• Aim of the exercise: Keyword search on "Broglie": report each line of the records that contains it.

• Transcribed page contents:
┌────────
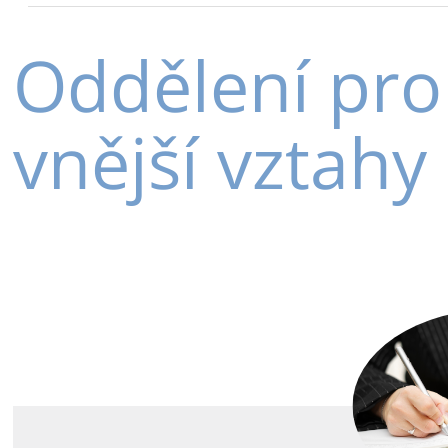
Oddělení pro
vnější vztahy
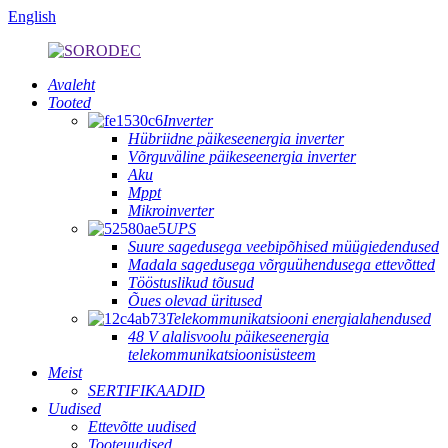
English
Avaleht
Tooted
Inverter
Hübriidne päikeseenergia inverter
Võrguväline päikeseenergia inverter
Aku
Mppt
Mikroinverter
UPS
Suure sagedusega veebipõhised müügiedendused
Madala sagedusega võrguühendusega ettevõtted
Tööstuslikud tõusud
Õues olevad üritused
Telekommunikatsiooni energialahendused
48 V alalisvoolu päikeseenergia
telekommunikatsioonisüsteem
Meist
SERTIFIKAADID
Uudised
Ettevõtte uudised
Tooteuudised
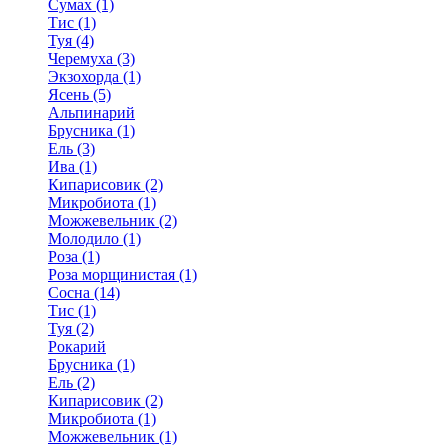
Сумах (1)
Тис (1)
Туя (4)
Черемуха (3)
Экзохорда (1)
Ясень (5)
Альпинарий
Брусника (1)
Ель (3)
Ива (1)
Кипарисовик (2)
Микробиота (1)
Можжевельник (2)
Молодило (1)
Роза (1)
Роза морщинистая (1)
Сосна (14)
Тис (1)
Туя (2)
Рокарий
Брусника (1)
Ель (2)
Кипарисовик (2)
Микробиота (1)
Можжевельник (1)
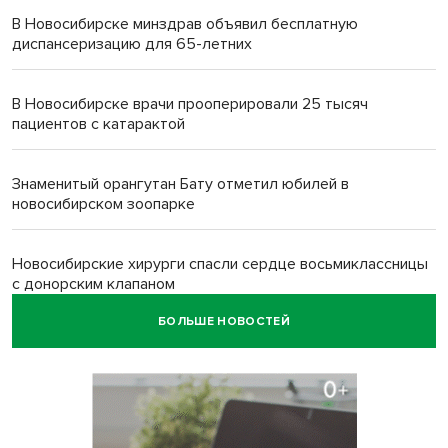
В Новосибирске минздрав объявил бесплатную
диспансеризацию для 65-летних
В Новосибирске врачи прооперировали 25 тысяч
пациентов с катарактой
Знаменитый орангутан Бату отметил юбилей в
новосибирском зоопарке
Новосибирские хирурги спасли сердце восьмиклассницы
с донорским клапаном
БОЛЬШЕ НОВОСТЕЙ
Более тысячи новосибирцев открыли День
физкультурника на набережной
Губернатор Андрей Травников подравил новосибирцев с
Днем физкультурника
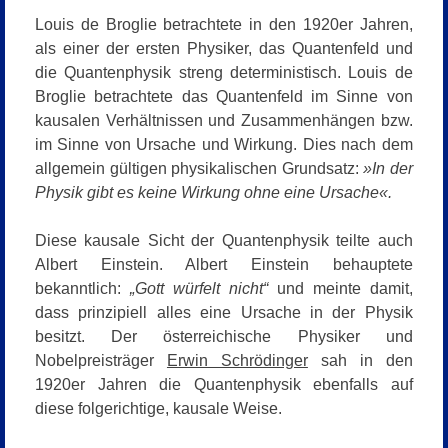
Louis de Broglie betrachtete in den 1920er Jahren,
als einer der ersten Physiker, das Quantenfeld und
die Quantenphysik streng deterministisch. Louis de
Broglie betrachtete das Quantenfeld im Sinne von
kausalen Verhältnissen und Zusammenhängen bzw.
im Sinne von Ursache und Wirkung. Dies nach dem
allgemein gültigen physikalischen Grundsatz:
»In der
Physik gibt es keine Wirkung ohne eine Ursache«.
Diese kausale Sicht der Quantenphysik teilte auch
Albert Einstein. Albert Einstein behauptete
bekanntlich:
„Gott würfelt nicht“
und meinte damit,
dass prinzipiell alles eine Ursache in der Physik
besitzt. Der österreichische Physiker und
Nobelpreisträger
Erwin Schrödinger
sah in den
1920er Jahren die Quantenphysik ebenfalls auf
diese folgerichtige, kausale Weise.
└────────
• Output of the task:
Louis de Broglie betrachtete in den 1920er Jahren,
Broglie betrachtete das Quantenfeld im Sinne von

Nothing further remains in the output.